12. b) Yes, Venus is weird. And in more ways than one. Venus spins very slowly – only once every 243 Earth days. It is the slowest spinning planet in the solar system. As a matter of fact, a day on Venus is longer than a year on Venus! A year (the time it takes for it to orbit the sun) amounts to 225 Earth days.

13. c) Laika is the first living creature to have orbited space. A good-natured mongrel from the streets of Moscow, Laika was probably around three years old when she was launched from Earth in Sputnik-2 on November 3, 1957. Unfortunately, she died a few hours after launch from stress and overheating.

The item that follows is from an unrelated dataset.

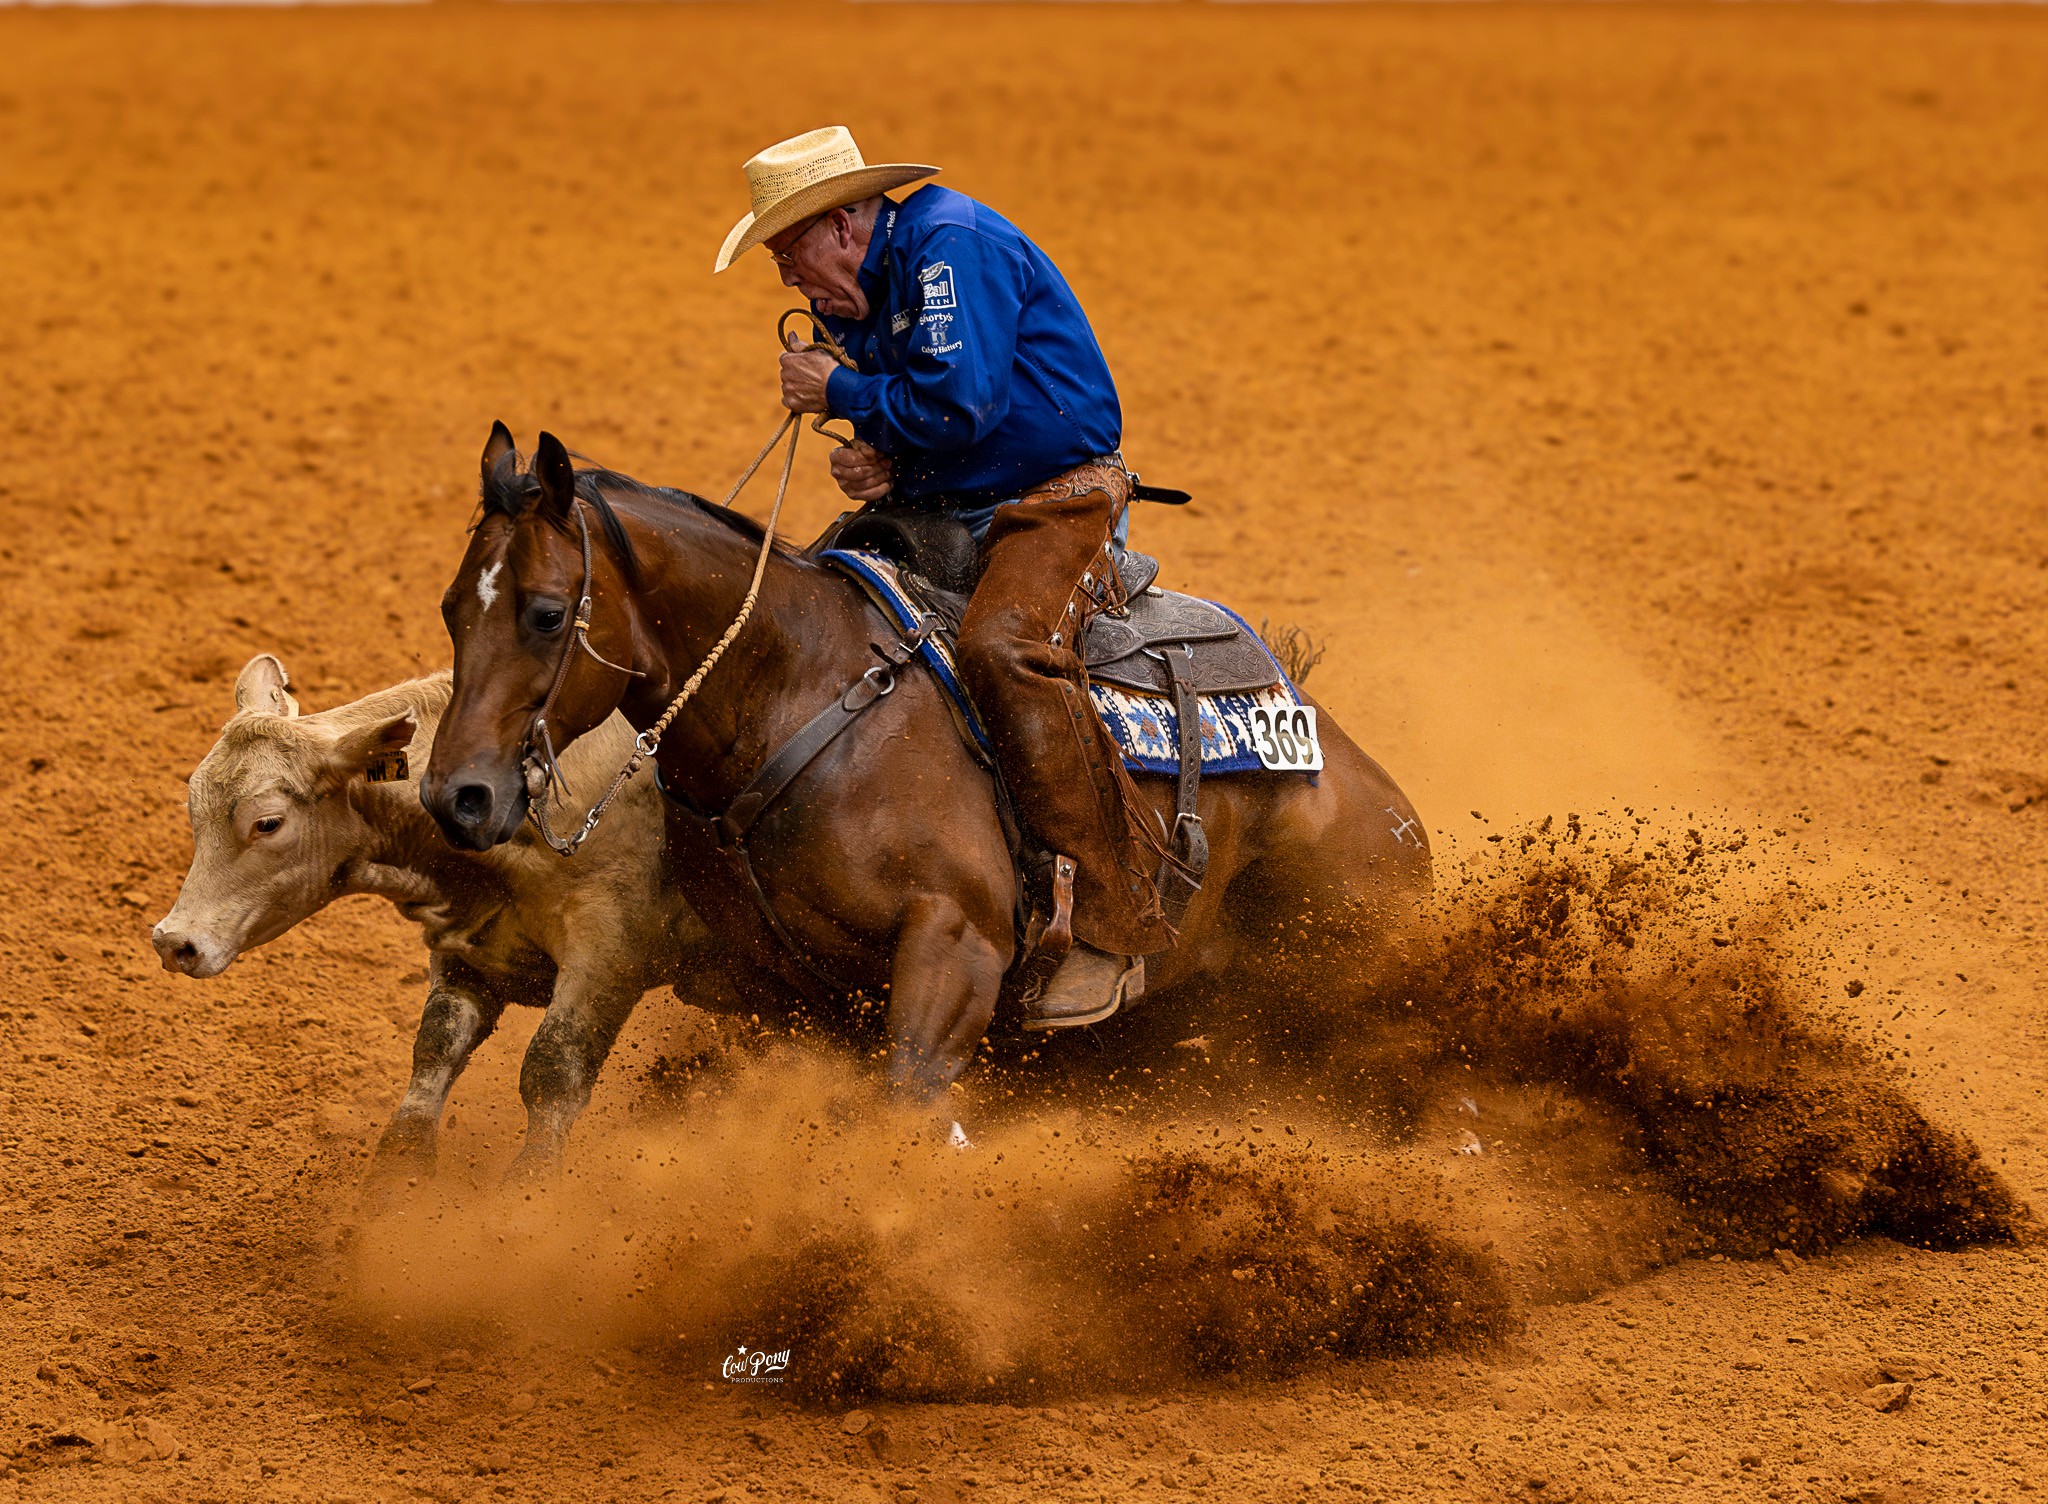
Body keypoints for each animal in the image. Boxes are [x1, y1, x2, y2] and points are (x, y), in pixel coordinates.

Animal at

14. b) Known as the red planet for good reason, Mars is also famous as the home of so far elusive martians. Early reports of straight lines crisscrossing the surface, thought to be "irrigation canals", were taken as proof that intelligent life existed on the planet. In 1938, a radio broadcast of the War of the Worlds by H.G. Wells, had enough people believing in the tale of invading Martians to cause a near panic. Luckily for us, the bacteria get them every time.

15. b) There are 240 known moons within the Solar system, including 162 orbiting the planets, 4 orbiting dwarf planets, and dozens more orbiting small solar system bodies. Jupiter, however, is king with a total number of known moons standing at 63.